Koala

Eines der merkwürdigsten aller Beutelthiere, ist der Koala (Phascolarctus cinereus). Der schwanzlose Leib ist gedrungen, der Kopf sehr dick, kurzschnauzig, das Ohr groß und buschig behaart; die vorn und hinten fünfzehigen Pfoten bilden wahre Greiffüße.

Der wissenschaftliche Name, welcher "Beutelbär" bedeutet, ist bezeichnend; denn wirklich hat der Koala in der Gestalt wie in seinem Gange und in der ganzen Haltung entschiedene Ähnlichkeit mit einem jungen Bären. Seine Länge beträgt etwa 60 Centim., die Höhe am Widerriste ungefähr die Hälfte. Der Gesammteindruck ist ein eigenthümlicher, hauptsächlich wegen des dicken Kopfes mit den auffallend rauh behaarten, weil auseinander stehenden Ohren, den lebhaften Augen und der breiten und stumpfen Schnauze. Die Zehen der Vorderfüße sind wie bei dem Chamäleon in zwei Bündel getheilt und die Hinterfüße durch die Verwachsung der zweiten und dritten Zehe sehr merkwürdig. Der Schwanz besteht aus einem warzenartigen Höcker, welcher leicht übersehen werden kann. Die Behaarung ist sehr lang, fast zottig und dicht, dabei aber fein, weich und wollig, das Gesicht längs des Nasenrückens und von der Schnauze bis zu den Augen beinahe nackt, die Behaarung der Außen- und Innenseite der Ohren und die des übrigen Leibes um so dichter, die Färbung der Oberseite rötlichaschgrau.
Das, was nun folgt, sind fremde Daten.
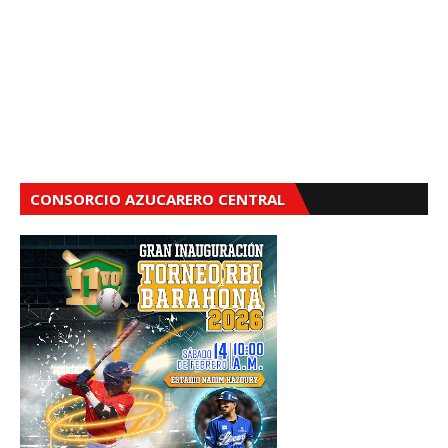
CONSORCIO AZUCARERO CENTRAL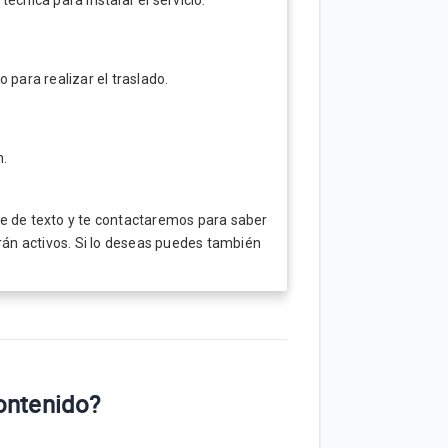
écnica para instalar el servicio.
 para realizar el traslado.
n.
je de texto y te contactaremos para saber
irán activos. Si lo deseas puedes también
contenido?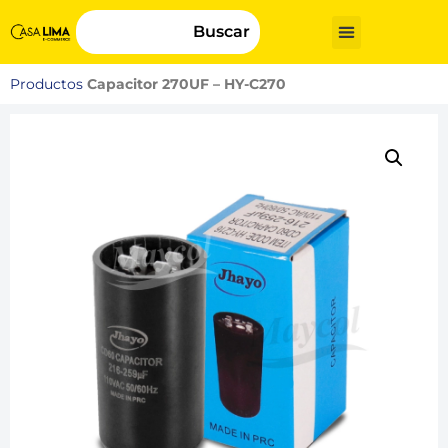
Buscar
Productos
Capacitor 270UF – HY-C270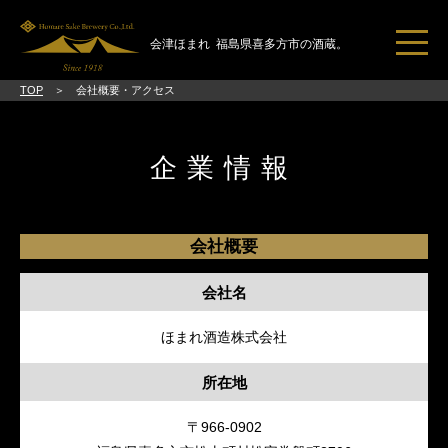
会津ほまれ
福島県喜多方市の酒蔵。
TOP
会社概要・アクセス
トピックス一覧
ほまれ酒造とは
企業情報
ブランドコンセプト
日本酒のススメ
会社概要
直売所・見学
会社名
ご挨拶
ほまれ酒造株式会社
会社概要
アクセス
所在地
お問い合わせ
〒966-0902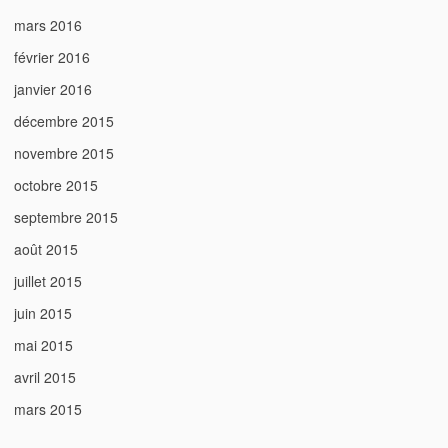
mars 2016
février 2016
janvier 2016
décembre 2015
novembre 2015
octobre 2015
septembre 2015
août 2015
juillet 2015
juin 2015
mai 2015
avril 2015
mars 2015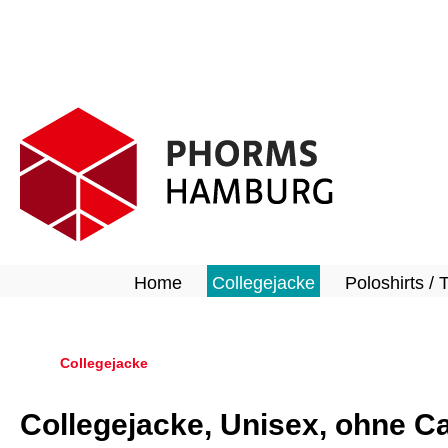
springen
Zur Hauptnavigation springen
Home
Collegejacke
Poloshirts / 
Collegejacke
Collegejacke, Unisex, ohne 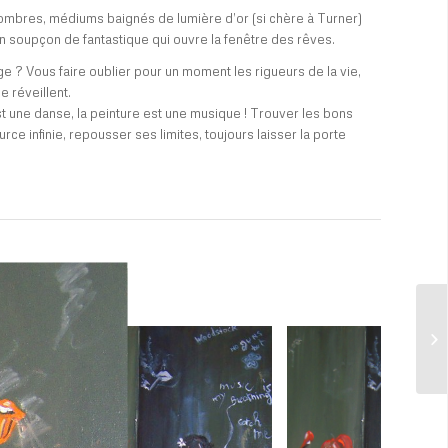
s ombres, médiums baignés de lumière d’or (si chère à Turner)
un soupçon de fantastique qui ouvre la fenêtre des rêves.
ge ? Vous faire oublier pour un moment les rigueurs de la vie,
e réveillent.
 une danse, la peinture est une musique ! Trouver les bons
rce infinie, repousser ses limites, toujours laisser la porte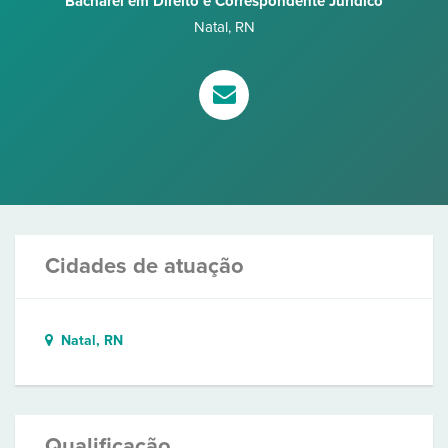
Bacharel em Direito e Correspondente Jurídico
Natal
,
RN
Cidades de atuação
Natal, RN
Qualificação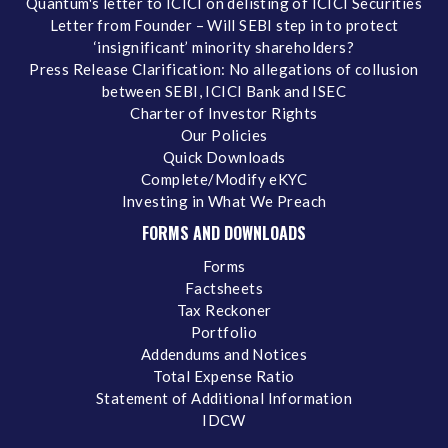
Quantum's letter to ICICI on delisting of ICICI Securities
Letter from Founder – Will SEBI step in to protect
‘insignificant’ minority shareholders?
Press Release Clarification: No allegations of collusion
between SEBI, ICICI Bank and ISEC
Charter of Investor Rights
Our Policies
Quick Downloads
Complete/Modify eKYC
Investing in What We Preach
FORMS AND DOWNLOADS
Forms
Factsheets
Tax Reckoner
Portfolio
Addendums and Notices
Total Expense Ratio
Statement of Additional Information
IDCW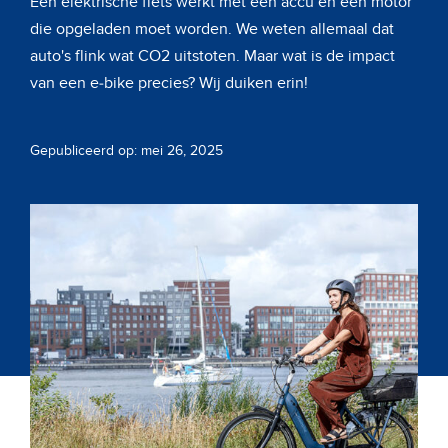
Een elektrische fiets werkt met een accu en een motor
die opgeladen moet worden. We weten allemaal dat
auto's flink wat CO2 uitstoten. Maar wat is de impact
van een e-bike precies? Wij duiken erin!
Gepubliceerd op: mei 26, 2025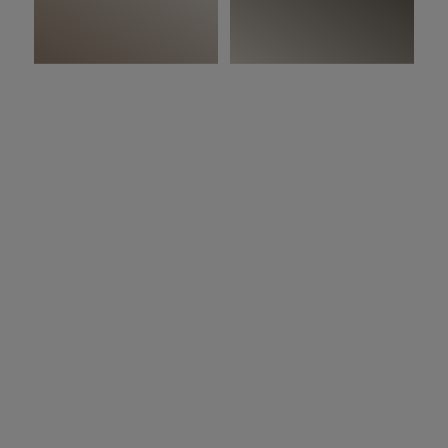
Transformativni dizajn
Neusüdwales und zwar die südwestlich von Port Jackson gelegenen Wälder sind die Heimat des Beutelbären. Paarweise, mit seinem Weibchen, bewegt er sich auf den höchsten Bäumen mit einer Langsamkeit, welche ihm auch den Namen "Australisches Faulthier" eingetragen hat. Was ihm an Schnelligkeit abgeht, ersetzt er reichlich durch die unglaubliche Sorgsamkeit und Sicherheit, mit welcher er klettert, und welche ihn befähigt, selbst die äußersten Äste zu betreten. Er ist ein halb nächtliches Thier, wenigstens verschläft er die größte Helle und Hitze des Tages tief versteckt in den Kronen der Gummibäume, welche seinen bevorzugten Aufenthalt bilden. Gegen Abend beginnt er seine Mahlzeit. Ruhig und unbehelligt von den übrigen Geschöpfen der Wildnis, weidet er äußerst gemächlich die jungen Blätter und Schößlinge der Äste ab, indem er sie mit den Vorderpfoten festhält und mit seinen Schneidezähnen abbeißt. In seinem ganzen Wesen und Treiben offenbart er eine mehr als gewöhnliche Stumpfheit. Man nennt ihn ein überaus gutmüthiges und friedliches Thier, welches nicht so leicht in den Harnisch zu bringen ist und schweigsam seinen Geschäften nachgeht. Höchstens dann und wann läßt er seine Stimme vernehmen, ein dumpfes Gebell, welches bloß, wenn er sehr hungerig ist oder hartnäckig gereizt wird, in ein gellendes, schrillendes Geschrei übergeht. Bei großem Zorne kann es wohl auch vorkommen, daß er eine wilddrohende Miene annimmt; dann funkeln auch die lebhaften Augen böswillig dem Störenfriede entgegen. Aber es ist nicht so schlimm gemeint, denn er denkt kaum daran, zu beißen oder zu kratzen.

So viel man weiß, wirft das Weibchen bloß ein Junges. Es schleppt dieses, nachdem es dem Beutel entwachsen, noch lange Zeit mit sich auf dem Rücken oder den Schultern herum und behandelt es mit großer Sorgfalt und Liebe. Das Junge klammert sich fest an den Hals der Mutter an und sieht theilnahmslos in die Welt hinaus, wenn die Alte mit anerkennenswerther Vorsicht in den Kronen der Bäume umherklettert.